In December 2016, Abe and Obama visited Pearl Harbor in Hawaii. Some 70 years after the end of World War II, there was a feeling that a significant chapter had closed on Japan and the United States’ checkered history.

The G7 summit in May will mark the zenith of Kishida’s atomic-bomb-related diplomacy. The prime minister hopes all G7 leaders will visit Hiroshima Peace Memorial Park together and tour the museum.

At the Review Conference of the Parties to the Treaty on the Non-Proliferation of Nuclear Weapons (NPT), held in New York on Monday, Kishida announced Japan’s intention to establish a $10 million U.N. fund to allow the youth of the world to visit Hiroshima and Nagasaki.

During the final session of the G7 summit held in Elmau, Germany, on June 28, Kishida spoke passionately, saying, “Next year, we’ll demonstrate the G7’s resolve to disallow threats of nuclear arms use and any attempt to overthrow the international order.”

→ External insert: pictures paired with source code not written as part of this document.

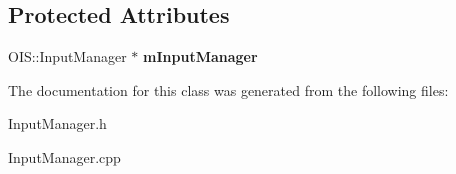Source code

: \subsection*{Protected Attributes}
\begin{DoxyCompactItemize}
\item 
\hypertarget{class_input_manager_aee067bb5dcb7166ed63b4e992255ccaa}{}O\+I\+S\+::\+Input\+Manager $\ast$ {\bfseries m\+Input\+Manager}\label{class_input_manager_aee067bb5dcb7166ed63b4e992255ccaa}

\end{DoxyCompactItemize}


The documentation for this class was generated from the following files\+:\begin{DoxyCompactItemize}
\item 
Input\+Manager.\+h\item 
Input\+Manager.\+cpp\end{DoxyCompactItemize}
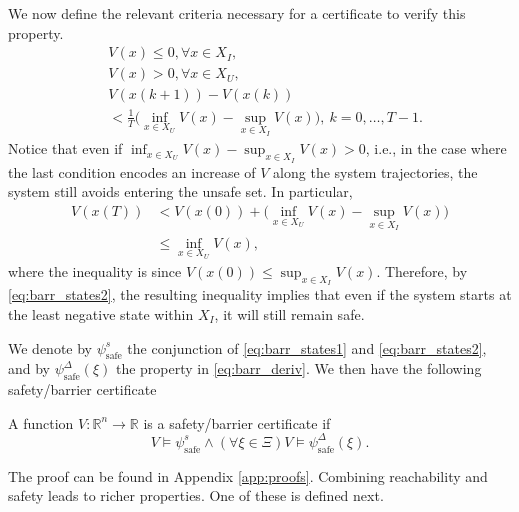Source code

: We now define the relevant criteria necessary for a certificate to verify this property.
\begin{align}
	\label{eq:barr_states1}
    &V(x) \leq 0 , \forall x \in X_I,\\
	\label{eq:barr_states2}
    &V(x) > 0, \forall x \in X_U,\\
        &V(x(k+1))-V(x(k)) \label{eq:barr_deriv} \\ &<\frac{1}{T} \Big (\inf_{x \in X_U}V(x)-\sup_{x \in X_I}V(x) \Big),~ k=0,\dots,T-1. \nonumber
\end{align}
Notice that even if $\inf_{x \in X_U}V(x)-\sup_{x \in X_I}V(x) > 0$, i.e., in the case where the last condition encodes an increase of $V$ along the system trajectories, the system still avoids entering the unsafe set. In particular,
\begin{align}
V(x(T)) &< V(x(0)) + \Big (\inf_{x \in X_U}V(x)-\sup_{x \in X_I}V(x) \Big) \nonumber \\
&\leq \inf_{x \in X_U}V(x),
\end{align}
where the inequality is since $V(x(0)) \leq \sup_{x \in X_I} V(x)$.
Therefore, by \eqref{eq:barr_states2}, the resulting inequality implies that even if the system starts at the least negative state within $X_I$, it will still remain safe.

We denote by $\psi_\text{safe}^s$ the conjunction of \eqref{eq:barr_states1} and \eqref{eq:barr_states2}, and by $\psi^\Delta_\text{safe}(\xi)$ the property in \eqref{eq:barr_deriv}. We then have the following safety/barrier certificate

\begin{prop}
\label{cert:barr}
    A function $V \colon \mathbb{R}^n \rightarrow \mathbb{R}$ is a safety/barrier certificate if
	 \begin{equation}
	     V \models \psi^s_\mathrm{safe} \wedge (\forall \xi \in \Xi) V\models\psi^\Delta_\mathrm{safe}(\xi).
	 \end{equation}
\end{prop}
The proof can be found in Appendix \ref{app:proofs}.
Combining reachability and safety leads to richer properties. One of these is defined next.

Russia has suggested using nuclear weaponry as part of its ongoing military aggression in Ukraine. Public opinion in the United States and European countries suggests growing fears that nuclear weapons will be used at some point in the future. It appears the momentum geared toward nuclear disarmament may have plateaued. China is increasing its nuclear buildup to keep step with the United States and Russia.

Kishida is aware that his advocations come amid difficult times. Nonetheless, he intends to share with other G7 leaders the feelings of people in atomic-bombed areas and his belief in the need for nuclear disarmament.

“Rather than simply giving up because it won’t yield results, I’ll give it my all to produce results,” Kishida reportedly told people close to him recently.